▸ **What needs to be done**
In the records below, find every line that contains "سالمندان" and list it.

Source records below:

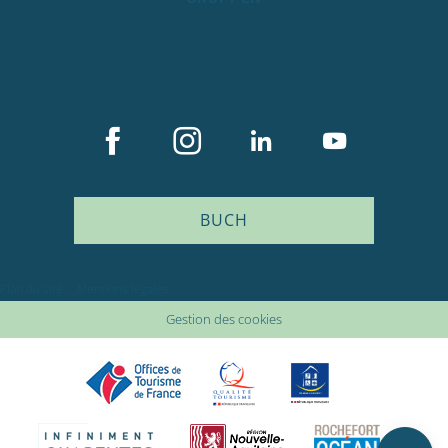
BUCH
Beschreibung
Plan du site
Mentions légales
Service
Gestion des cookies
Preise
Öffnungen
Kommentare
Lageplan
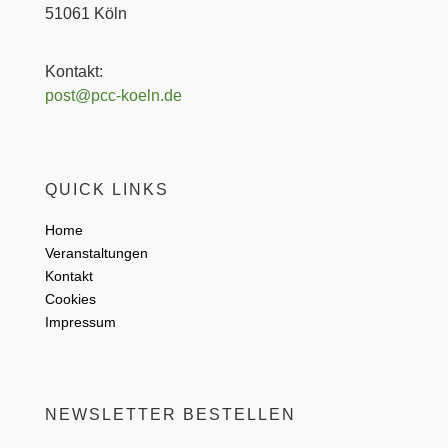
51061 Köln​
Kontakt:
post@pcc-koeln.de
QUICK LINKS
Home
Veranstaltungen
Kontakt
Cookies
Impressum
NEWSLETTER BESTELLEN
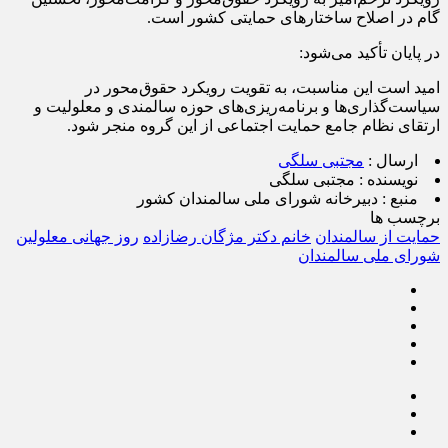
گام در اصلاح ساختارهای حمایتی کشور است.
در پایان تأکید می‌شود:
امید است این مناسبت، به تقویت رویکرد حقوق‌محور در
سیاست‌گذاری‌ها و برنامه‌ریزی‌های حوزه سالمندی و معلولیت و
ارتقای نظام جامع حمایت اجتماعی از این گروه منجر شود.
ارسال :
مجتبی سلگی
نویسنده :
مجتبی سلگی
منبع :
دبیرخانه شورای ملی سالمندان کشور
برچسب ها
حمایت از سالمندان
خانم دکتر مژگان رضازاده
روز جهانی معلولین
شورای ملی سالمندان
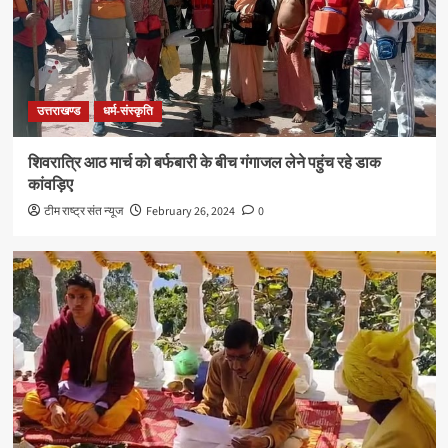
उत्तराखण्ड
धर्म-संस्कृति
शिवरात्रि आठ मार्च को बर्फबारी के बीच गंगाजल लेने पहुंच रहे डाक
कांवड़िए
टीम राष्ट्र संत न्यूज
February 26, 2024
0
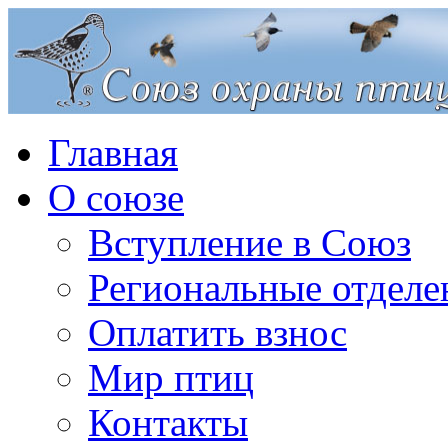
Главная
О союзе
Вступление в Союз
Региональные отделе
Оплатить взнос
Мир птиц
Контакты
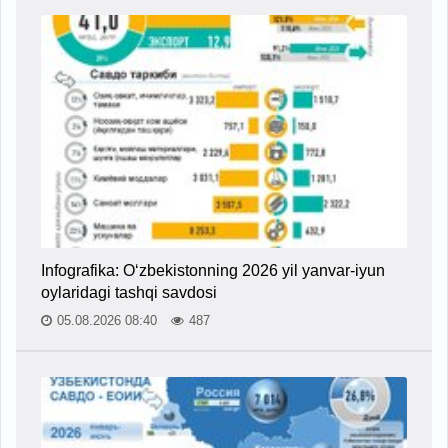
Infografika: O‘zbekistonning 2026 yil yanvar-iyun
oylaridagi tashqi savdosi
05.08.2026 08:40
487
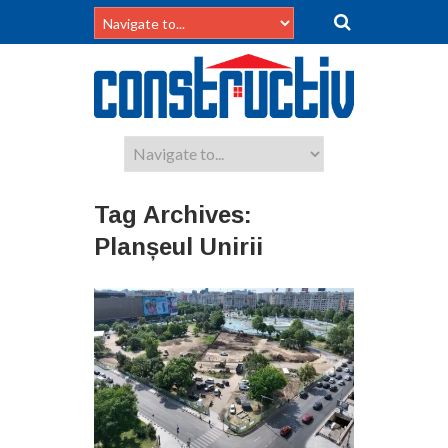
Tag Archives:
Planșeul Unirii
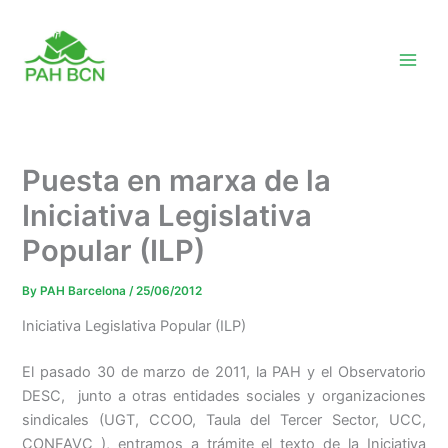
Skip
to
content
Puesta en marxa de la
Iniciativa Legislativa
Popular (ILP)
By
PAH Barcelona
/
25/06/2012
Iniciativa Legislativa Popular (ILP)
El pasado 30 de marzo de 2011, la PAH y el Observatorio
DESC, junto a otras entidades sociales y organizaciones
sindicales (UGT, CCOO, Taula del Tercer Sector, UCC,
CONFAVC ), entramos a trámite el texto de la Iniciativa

End of Source records.

▸ **Response below**
دبیرخانه شورای ملی سالمندان کشور
حمایت از سالمندان
شورای ملی سالمندان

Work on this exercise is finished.